Il ne faut pas que nous soyons dans notre esprit une perle , un diamant précieux. Ce qu'il faut être, c'est tout simplement un bon petit Oblat, ayant à cœur la prospérité de sa communauté. Voyez les Jésuites: j'y reviens encore. Toucher à la Société, c'est les toucher à la prunelle de l'œil. J'ai eu une petite histoire avec un bon Père Jésuite, c'était dans les premiers temps de la fondation de Saint-Bernard. Un bon Père se défiait beaucoup de nous et faisait surveiller tout ce qui se faisait et se disait, en récréation et ailleurs, par une bonne dame, mère d'un de nos élèves. Or la bonne dame apprenait sur notre compte des choses épouvantables, paraît‑il, et allait les rapporter fidèlement à son Père Jésuite. Ce dernier, à son tour, allait raconter cela à Monseigneur l'évêque. Impatienté de ce manège, je dis alors au Père Jésuite d'avoir à nous laisser en paix, et que c'était une vilaine besogne qu'il faisait là. Le bon Père se fâcha de l'observation, et il écrivit à son Supérieur Général que je disais du mal de la Compagnie, et que je voulais lui en faire. Je n'eus pas beaucoup de peine à me disculper. Du reste le Père en question mourut fort peu de temps après et l'histoire en resta là. Mais ce sur quoi, dans cette histoire, je veux attirer votre attention, c'est sur l'esprit de corps, exagéré sans doute  mais bien réel, de ce brave religieux.
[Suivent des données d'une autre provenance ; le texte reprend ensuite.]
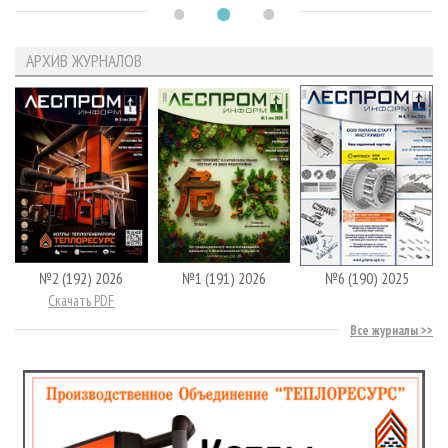
АРХИВ ЖУРНАЛОВ
№2 (192) 2026
№1 (191) 2026
№6 (190) 2025
Скачать PDF
Все журналы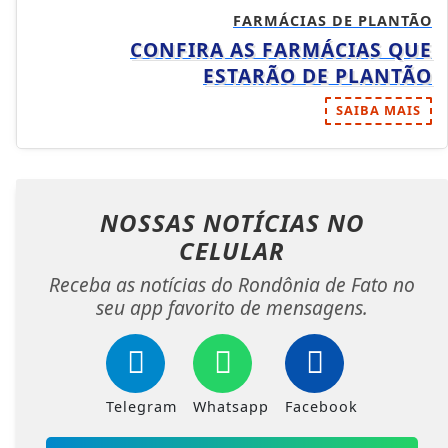
FARMÁCIAS DE PLANTÃO
CONFIRA AS FARMÁCIAS QUE
ESTARÃO DE PLANTÃO
SAIBA MAIS
NOSSAS NOTÍCIAS
NO
CELULAR
Receba as notícias do Rondônia de Fato no
seu app favorito de mensagens.
Telegram
Whatsapp
Facebook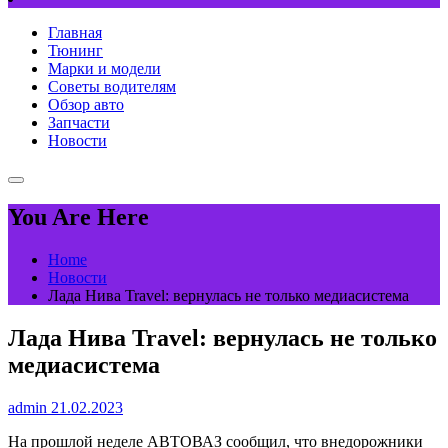
Главная
Тюнинг
Марки и модели
Советы водителям
Обзор авто
Запчасти
Новости
You Are Here
Home
Новости
Лада Нива Travel: вернулась не только медиасистема
Лада Нива Travel: вернулась не только
медиасистема
admin
21.02.2023
На прошлой неделе АВТОВАЗ сообщил, что внедорожники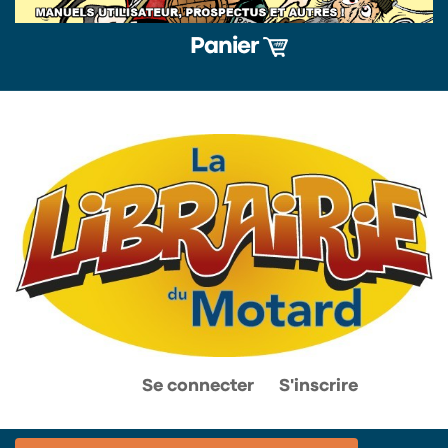
Panier
0
0
Se connecter
S'inscrire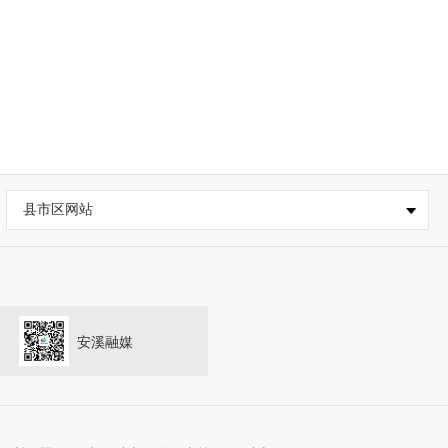
县市区网站
安溪融媒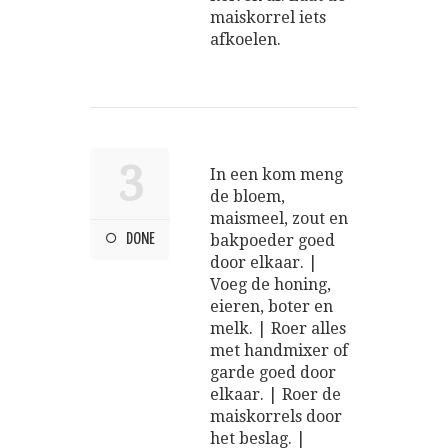
maiskorrel iets
afkoelen.
3
In een kom meng
de bloem,
maismeel, zout en
DONE
bakpoeder goed
door elkaar. |
Voeg de honing,
eieren, boter en
melk. | Roer alles
met handmixer of
garde goed door
elkaar. | Roer de
maiskorrels door
het beslag. |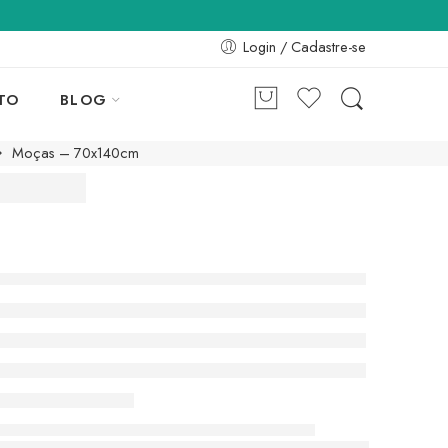
Login / Cadastre-se
TO
BLOG
Moças – 70x140cm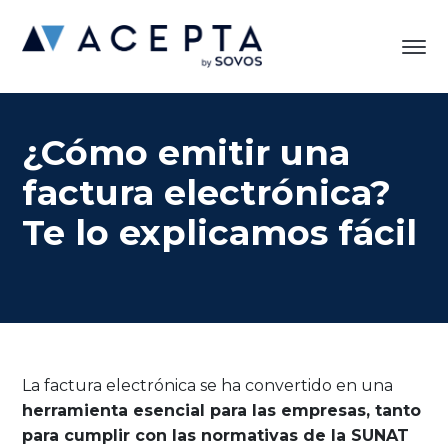
¿Cómo emitir una
factura electrónica?
Te lo explicamos fácil
La factura electrónica se ha convertido en una
herramienta esencial para las empresas, tanto
para cumplir con las normativas de la SUNAT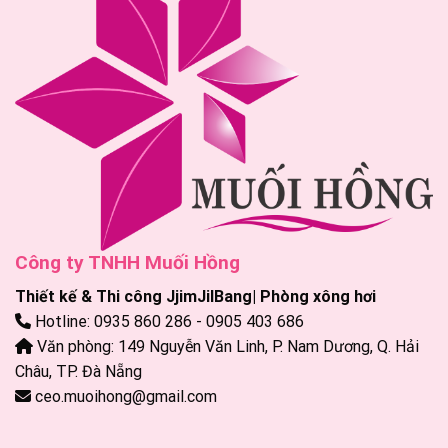
Công ty TNHH Muối Hồng
Thiết kế & Thi công JjimJilBang| Phòng xông hơi
Hotline: 0935 860 286 - 0905 403 686
Văn phòng: 149 Nguyễn Văn Linh, P. Nam Dương, Q. Hải
Châu, TP. Đà Nẵng
ceo.muoihong@gmail.com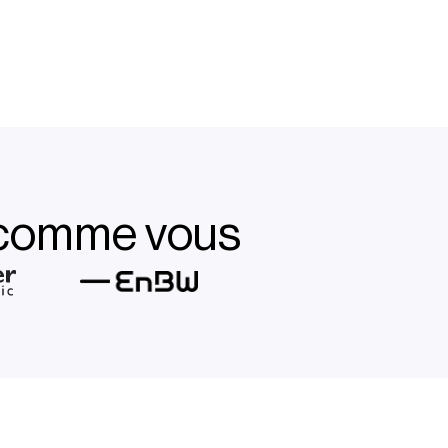
r comme vous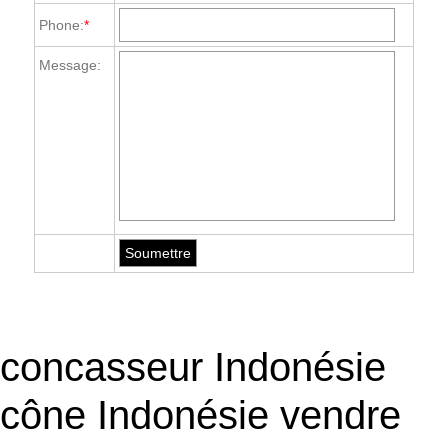
Phone:
*
Message:
concasseur Indonésie
cône Indonésie vendre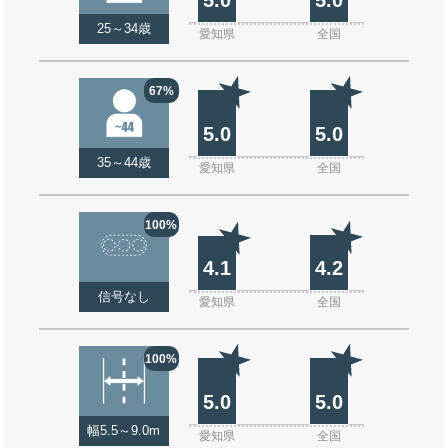
25～34歳
愛知県
全国
67%
5.0
5.0
35～44歳
愛知県
全国
100%
4.1
4.2
信号なし
愛知県
全国
100%
5.0
5.0
幅5.5～9.0m
愛知県
全国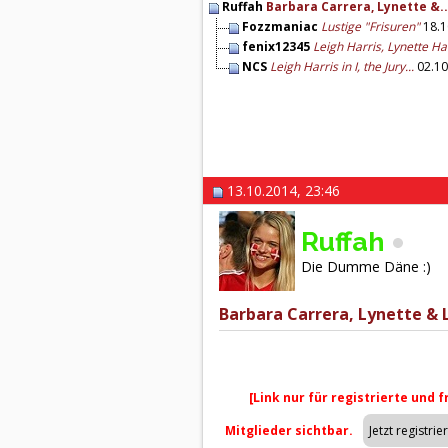
Ruffah
Barbara Carrera, Lynette &..
Fozzmaniac
Lustige "Frisuren"
18.1
fenix12345
Leigh Harris, Lynette Harr
NCS
Leigh Harris in I, the Jury...
02.10
13.10.2014, 23:46
Ruffah
Die Dumme Däne :)
Barbara Carrera, Lynette & L
[Link nur für registrierte und 
Mitglieder sichtbar.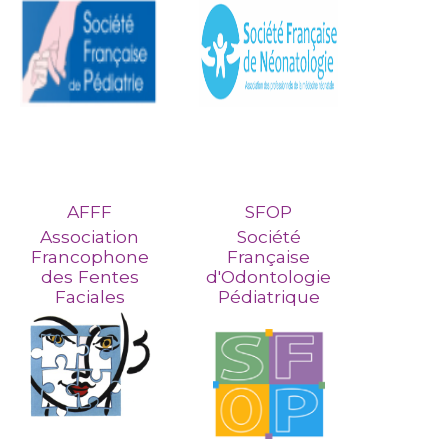
AFFF
SFOP
Association
Société
Francophone
Française
des Fentes
d'Odontologie
Faciales
Pédiatrique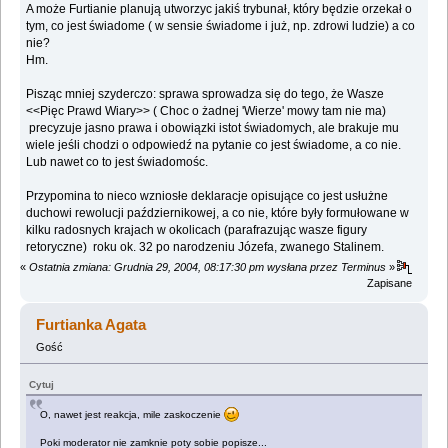
A może Furtianie planują utworzyc jakiś trybunał, który będzie orzekał o
tym, co jest świadome ( w sensie świadome i już, np. zdrowi ludzie) a co
nie?
Hm.
Pisząc mniej szyderczo: sprawa sprowadza się do tego, że Wasze
<<Pięc Prawd Wiary>> ( Choc o żadnej 'Wierze' mowy tam nie ma)
precyzuje jasno prawa i obowiązki istot świadomych, ale brakuje mu
wiele jeśli chodzi o odpowiedź na pytanie co jest świadome, a co nie.
Lub nawet co to jest świadomośc.
Przypomina to nieco wzniosłe deklaracje opisujące co jest usłużne
duchowi rewolucji październikowej, a co nie, które były formułowane w
kilku radosnych krajach w okolicach (parafrazując wasze figury
retoryczne) roku ok. 32 po narodzeniu Józefa, zwanego Stalinem.
«
Ostatnia zmiana: Grudnia 29, 2004, 08:17:30 pm wysłana przez Terminus
»
Zapisane
Furtianka Agata
Gość
Cytuj
O, nawet jest reakcja, mile zaskoczenie
Poki moderator nie zamknie poty sobie popisze...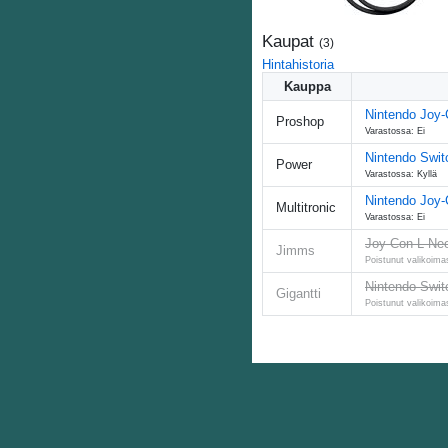
Kaupat
(
3
)
Hintahistoria
Kauppa
Nintendo Joy-C
Proshop
Varastossa: Ei
Nintendo Swit
Power
Varastossa: Kyllä
Nintendo Joy-C
Multitronic
Varastossa: Ei
Joy-Con L Neo
Jimms
Poistunut valikoima
Nintendo Switc
Gigantti
Poistunut valikoima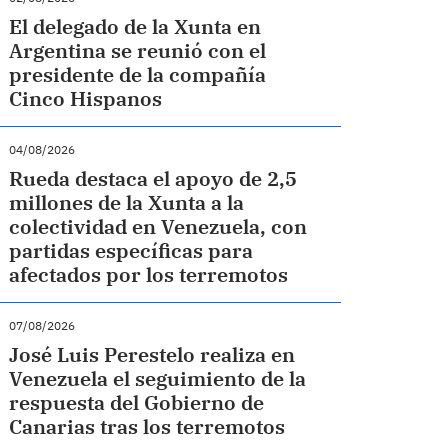
El delegado de la Xunta en
Argentina se reunió con el
presidente de la compañía
Cinco Hispanos
04/08/2026
Rueda destaca el apoyo de 2,5
millones de la Xunta a la
colectividad en Venezuela, con
partidas específicas para
afectados por los terremotos
07/08/2026
José Luis Perestelo realiza en
Venezuela el seguimiento de la
respuesta del Gobierno de
Canarias tras los terremotos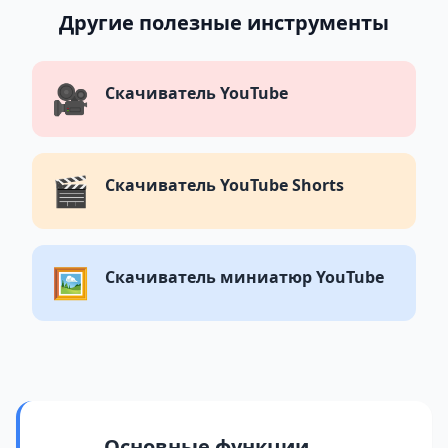
Другие полезные инструменты
🎥
Скачиватель YouTube
🎬
Скачиватель YouTube Shorts
🖼️
Скачиватель миниатюр YouTube
Основные функции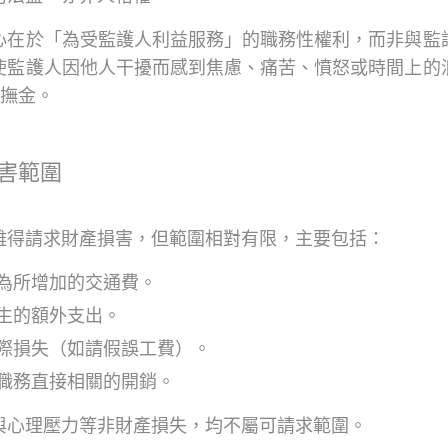
心在於「為受監護人利益服務」的職務性權利，而非與監
使監護人因他人干擾而感到焦慮、痛苦、憤怒或時間上的
慰撫金。
害範圍
雖得請求財產損害，但範圍相對有限，主要包括：
為所增加的交通費。
生的額外支出。
際損失（如請假誤工費）。
職務直接相關的開銷。
與心理壓力等非財產損失，均不屬可請求範圍。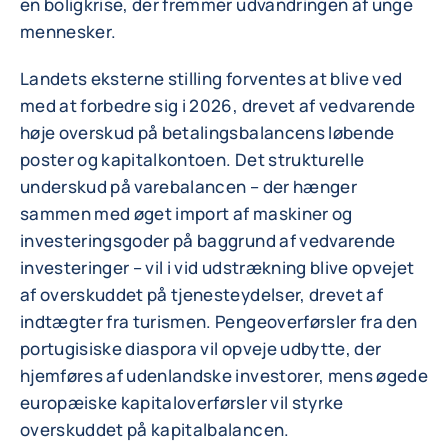
en boligkrise, der fremmer udvandringen af unge
mennesker.
Landets eksterne stilling forventes at blive ved
med at forbedre sig i 2026, drevet af vedvarende
høje overskud på betalingsbalancens løbende
poster og kapitalkontoen. Det strukturelle
underskud på varebalancen – der hænger
sammen med øget import af maskiner og
investeringsgoder på baggrund af vedvarende
investeringer – vil i vid udstrækning blive opvejet
af overskuddet på tjenesteydelser, drevet af
indtægter fra turismen. Pengeoverførsler fra den
portugisiske diaspora vil opveje udbytte, der
hjemføres af udenlandske investorer, mens øgede
europæiske kapitaloverførsler vil styrke
overskuddet på kapitalbalancen.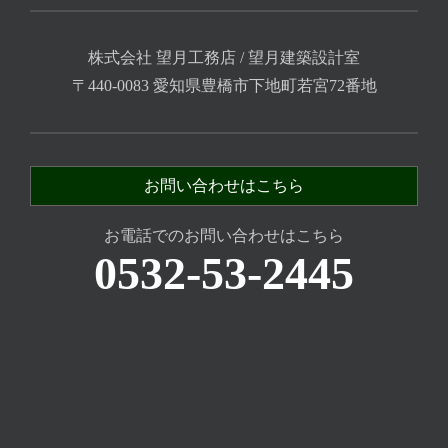
株式会社 望月工務店 / 望月建築設計室
〒440-0083 愛知県豊橋市下地町若宮72番地
お問い合わせはこちら
お電話でのお問い合わせはこちら
0532-53-2445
Quelle crainte il avait de voir attaquer les droits de sa Compagnie! C'était son principal souci. En cela il nous donne l'exemple.

Prions bien, mes amis, pour avoir un peu plus l'esprit de corps, pour avoir cette cohésion qui nous donnera de constituer vraiment la communauté qu'a voulue la bonne Mère Marie de Sales, qu'avait déjà désirée sainte de Chantal. Cette dernière désirait tant la fondation d'un Institut comme le nôtre! Que de fois elle avait dit à saint François de Sales: “Monseigneur, je vous en prie, donnez‑nous des prêtres comme vous”. Et saint François de Sales répondait “C'est bien difficile. Jusqu'ici je n'ai réussi à en former qu'un et demi. Les hommes de ce pays‑ci sont raisonneurs!” Je crois que de son temps, il n'aurait en effet jamais pu fonder les Oblats, à cette époque où l'on ne vivait que d'argumentations et de raisonnements scolastiques exagérés. Il y aurait eu tant d'objections faites, il se serait heurté à tant d'esprits à l'encontre du sien, qu'il n'aurait pu faire prévaloir ses idées, si nouvelles pour l'époque. Mais les temps sont changés. J'espère que plus tard nous pourrons rayonner un peu dans le clergé. Nous avons la doctrine de saint François de Sales, d'autres n'en ont guère que l'étiquette. C'est notre patrimoine, notre héritage. Ne le laissons pas, par notre défaillance, passer en d'autres mains. Faites donc vœu de charité, à l'égard de vos confrères, à l'égard de nos maisons, à l'égard de la Congrégation. Que cette charité se montre. Qu'elle ne soit pas morte, mais très active. Mettons‑nous‑y vaillamment et le bon Dieu sera avec nous.